ACTIVITY
Could you retype the whole listing word for word and drop the images?

──────── EXCERPTED RECORDS ────────

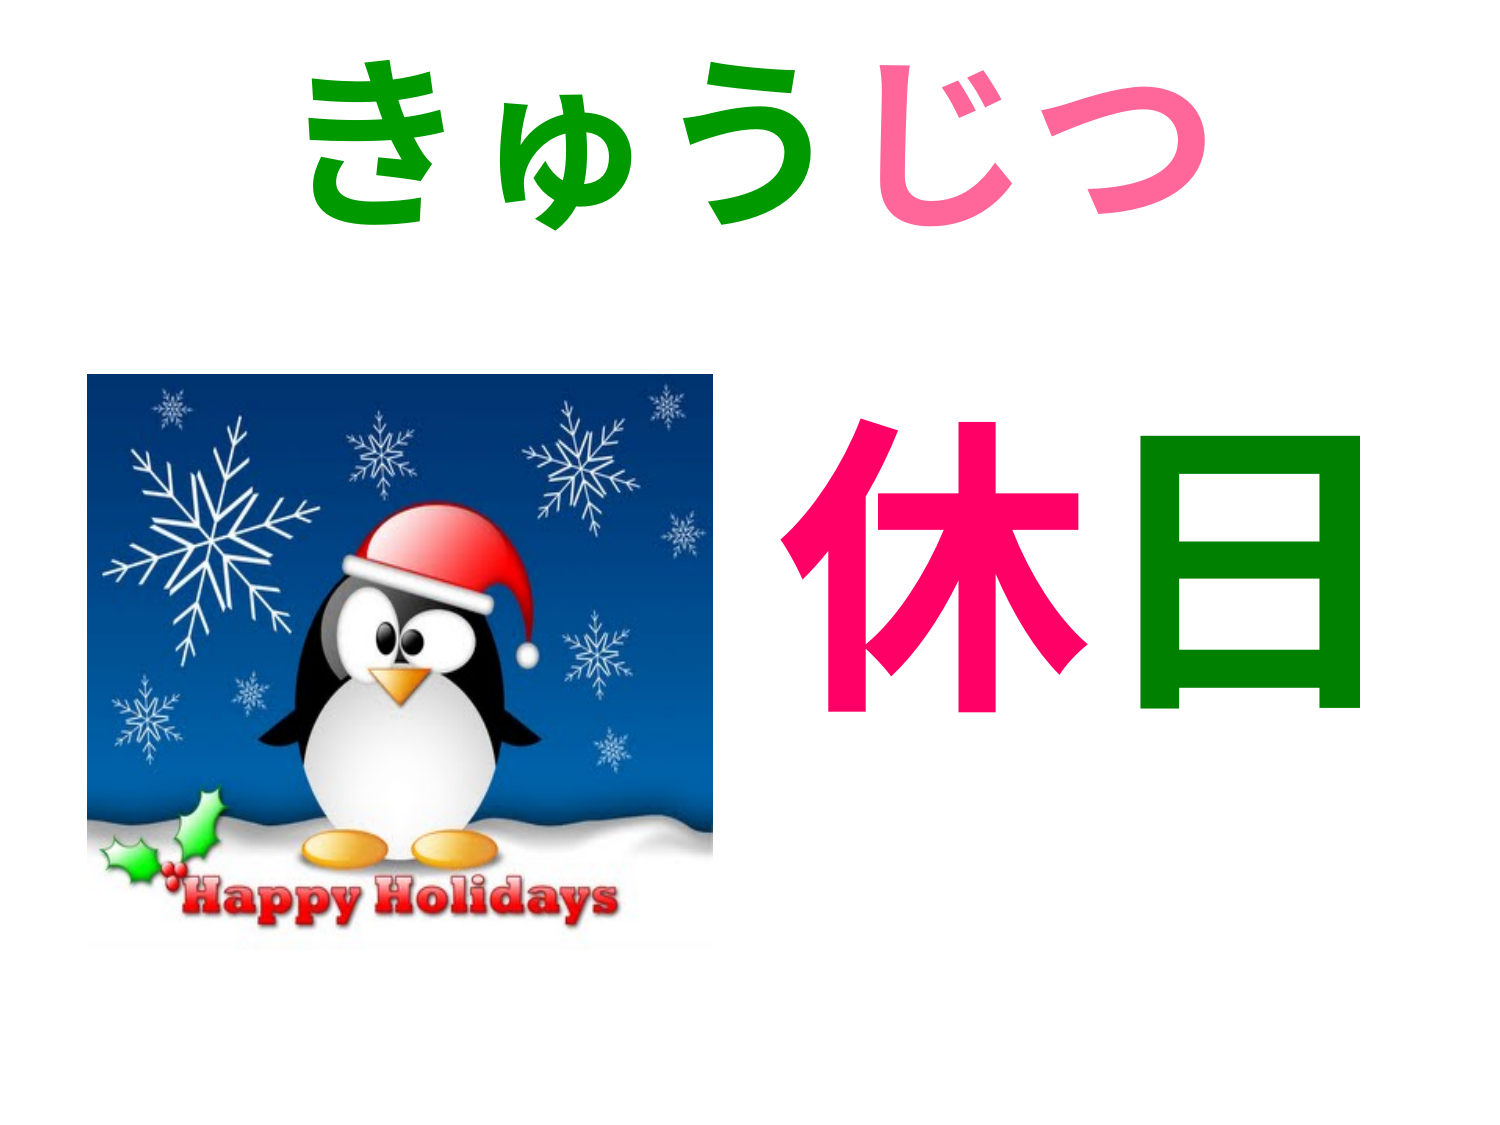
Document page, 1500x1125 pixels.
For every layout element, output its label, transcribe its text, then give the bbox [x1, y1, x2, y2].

picture [87, 374, 713, 951]
list 休日 [762, 362, 1425, 1005]
title きゅうじつ [75, 45, 1425, 233]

────────

WRITTEN ANSWER
Document page, 1500x1125 pixels.
For every layout element, output its label, transcribe its text, then give the bbox [x1, y1, x2, y2].

picture [87, 374, 713, 951]
list 休日 [762, 362, 1425, 1005]
title きゅうじつ [75, 45, 1425, 233]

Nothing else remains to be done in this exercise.